The visits were made by car, in the afternoon, on different days of the week, with an average duration of 4 hours per day. The following procedure was adopted during the visitation: the streets were observed one by one, following the map, in order to cover the entire area of the neighborhood. When a disposal was identified, its georeferenced location was marked with the aid of GPS. The image and other information regarding the disposal were recorded, such as the date of registration, the address, the estimated volume, the characteristics of the disposal site, the classes and composition of the discarded materials. The registration of each identified disposal site lasted an average of 5 minutes.

Due to the impossibility of removing and measuring the volume of the discarded materials, visual analysis of the photographic records and on-site observations were performed, in order to estimate the discarded volumes of each place. A 5m³ container was used as a reference. The following measures were considered as volume criteria for each disposal place: ¼ container or less; ½ container; – container; 1 container and more than one container of CDW. Figure 3a illustrates the container fractionation, where each mark represents the mentioned measures.

▸ Recorded data
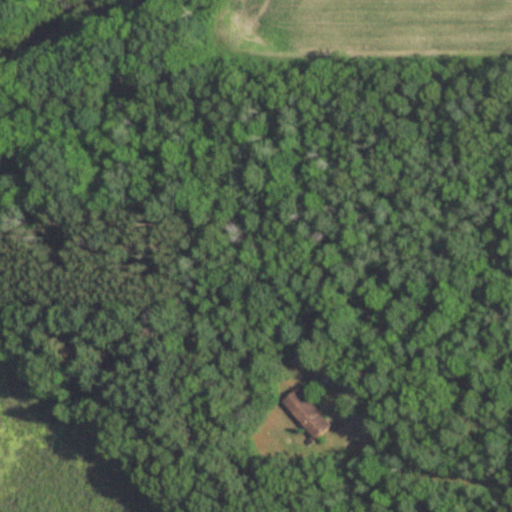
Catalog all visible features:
road: (464, 406)
building: (308, 415)
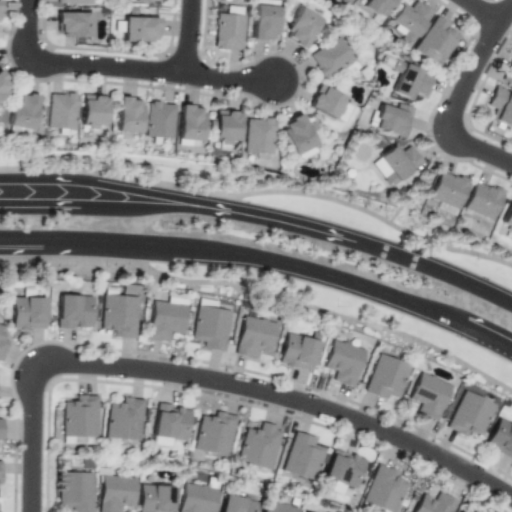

▸ Work instructions
Repeat, word for word, the portion of the passage on the construction waste survey starting with "The visits were" and going on through "of 5 minutes.".

▸ Complete response
The visits were made by car, in the afternoon, on different days of the week, with an average duration of 4 hours per day. The following procedure was adopted during the visitation: the streets were observed one by one, following the map, in order to cover the entire area of the neighborhood. When a disposal was identified, its georeferenced location was marked with the aid of GPS. The image and other information regarding the disposal were recorded, such as the date of registration, the address, the estimated volume, the characteristics of the disposal site, the classes and composition of the discarded materials. The registration of each identified disposal site lasted an average of 5 minutes.